En 2009, les pays du Golfe constituaient la cinquième région de provenance des touristes à Genève. Pour les hôtels, cette clientèle représente quelque 5,6% de part de marché, sur la base des nuitées enregistrées. Après l'initiative sur les minarets, l'an passé, ce nouveau débat focalisé sur les musulmans préoccupe ainsi Genève Tourisme, chargé de promouvoir la cité du bout du lac à l'étranger. «Notre objectif est de pouvoir accueillir toute personne dans les meilleures conditions, quelle que soit sa confession», relève Joëlle Snella, attachée de presse. «Toutefois, il ne semble pas y avoir de conséquences directes pour l'instant.» Quoi qu'il en soit, la question d'une «exception touristique» à l'interdiction du niqab a déjà été évoquée. Notamment par la conseillère fédérale Eveline Widmer-Schlumpf, alors même que le Conseil fédéral, dans sa position officielle, stipule que distinguer «les femmes musulmanes résidant en Suisse et les touristes étrangères ne semble guère praticable et ne serait pas sans poser des problèmes au regard du principe de l'égalité de traitement». Hostile à l'interdiction, la conseillère nationale socialiste Maria Roth Bernasconi abonde: «C'est d'une grande hypocrisie. On ne veut surtout pas perdre ces touristes fortunés, tout en continuant à stigmatiser le reste des musulmans.» Salika Wenger, conseillère municipale A gauche toute, suit le même raisonnement, bien qu'étant une partisane convaincue de l'interdiction du voile intégral pour des raisons de laïcité: «C'est le comble!
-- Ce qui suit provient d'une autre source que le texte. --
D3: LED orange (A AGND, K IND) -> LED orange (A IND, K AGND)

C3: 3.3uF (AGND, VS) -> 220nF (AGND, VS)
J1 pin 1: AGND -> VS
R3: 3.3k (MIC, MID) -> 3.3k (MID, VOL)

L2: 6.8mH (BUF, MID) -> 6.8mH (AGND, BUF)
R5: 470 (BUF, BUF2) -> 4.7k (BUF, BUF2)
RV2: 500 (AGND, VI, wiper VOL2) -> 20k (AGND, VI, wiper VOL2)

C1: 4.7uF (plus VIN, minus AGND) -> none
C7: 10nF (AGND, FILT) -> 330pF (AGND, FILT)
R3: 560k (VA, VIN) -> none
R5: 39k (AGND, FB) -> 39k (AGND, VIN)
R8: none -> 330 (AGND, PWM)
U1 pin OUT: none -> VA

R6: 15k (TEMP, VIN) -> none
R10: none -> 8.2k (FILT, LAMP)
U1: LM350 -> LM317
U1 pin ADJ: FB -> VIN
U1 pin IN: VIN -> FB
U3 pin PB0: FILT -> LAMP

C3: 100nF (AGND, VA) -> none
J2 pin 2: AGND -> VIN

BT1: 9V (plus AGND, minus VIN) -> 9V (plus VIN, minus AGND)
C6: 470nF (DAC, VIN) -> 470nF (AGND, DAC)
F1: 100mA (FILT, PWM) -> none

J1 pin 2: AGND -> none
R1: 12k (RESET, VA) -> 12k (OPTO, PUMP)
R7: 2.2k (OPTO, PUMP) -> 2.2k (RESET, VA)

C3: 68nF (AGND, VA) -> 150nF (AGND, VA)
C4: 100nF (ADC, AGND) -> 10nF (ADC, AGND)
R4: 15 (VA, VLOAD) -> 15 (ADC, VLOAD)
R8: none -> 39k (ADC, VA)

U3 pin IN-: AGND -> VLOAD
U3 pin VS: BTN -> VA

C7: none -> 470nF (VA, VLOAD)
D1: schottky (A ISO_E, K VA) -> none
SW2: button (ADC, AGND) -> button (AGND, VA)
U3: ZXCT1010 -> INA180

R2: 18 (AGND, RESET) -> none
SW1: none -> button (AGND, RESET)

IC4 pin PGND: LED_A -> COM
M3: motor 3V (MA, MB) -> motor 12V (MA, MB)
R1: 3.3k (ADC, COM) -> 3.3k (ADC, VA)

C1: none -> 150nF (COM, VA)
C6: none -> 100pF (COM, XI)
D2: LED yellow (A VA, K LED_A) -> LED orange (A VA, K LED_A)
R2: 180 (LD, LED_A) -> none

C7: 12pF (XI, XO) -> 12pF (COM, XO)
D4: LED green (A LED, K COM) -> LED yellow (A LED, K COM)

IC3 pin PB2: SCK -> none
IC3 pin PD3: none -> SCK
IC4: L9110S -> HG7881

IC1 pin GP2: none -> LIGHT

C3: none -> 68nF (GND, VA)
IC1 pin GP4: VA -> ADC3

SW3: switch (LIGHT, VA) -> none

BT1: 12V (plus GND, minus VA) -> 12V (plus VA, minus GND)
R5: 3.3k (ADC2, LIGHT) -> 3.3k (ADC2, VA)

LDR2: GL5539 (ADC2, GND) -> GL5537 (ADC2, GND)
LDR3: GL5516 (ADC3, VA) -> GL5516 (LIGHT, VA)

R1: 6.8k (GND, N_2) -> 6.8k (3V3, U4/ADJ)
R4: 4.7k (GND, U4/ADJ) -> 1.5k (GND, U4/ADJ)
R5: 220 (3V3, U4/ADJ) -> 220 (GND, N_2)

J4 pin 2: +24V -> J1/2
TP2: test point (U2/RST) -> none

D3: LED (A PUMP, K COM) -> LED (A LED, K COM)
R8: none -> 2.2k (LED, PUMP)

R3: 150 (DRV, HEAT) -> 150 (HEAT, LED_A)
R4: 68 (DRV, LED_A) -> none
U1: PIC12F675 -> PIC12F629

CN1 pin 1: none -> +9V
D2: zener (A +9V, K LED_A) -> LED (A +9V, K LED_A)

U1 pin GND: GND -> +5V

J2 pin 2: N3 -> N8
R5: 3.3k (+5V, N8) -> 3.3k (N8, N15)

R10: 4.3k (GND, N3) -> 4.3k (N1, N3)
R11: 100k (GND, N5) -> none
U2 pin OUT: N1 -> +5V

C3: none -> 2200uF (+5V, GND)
Soit on est contre le niqab, soit pas. Cela montre, du côté de certains partisans d'une interdiction, que la véritable cible n'est pas le voile intégral, mais l'islam.» Le libéral genevois Christian Lüscher n'est pas de cet avis: «Interdire le voile intégral est une fausse solution à un faux problème, et j'y suis opposé. Cela dit, si cette mesure devait être adoptée, elle ne devrait s'appliquer qu'aux résidents. Dans l'esprit de ses partisans, cette initiative vise à répondre à un problème d'intégration. Or les touristes n'ont pas pour vocation de s'intégrer!» Issue du même parti, Martine Brunschwig Graf ajoute: «La question ne doit pas se poser en termes économiques. Est-ce que la Suisse peut juger des pratiques vestimentaires d'une personne de passage? Non, sauf si elles remettent en cause l'ordre public. Or il me semble que les encagoulés du Black Bloc posent plus de problèmes que quelques femmes en burqa.»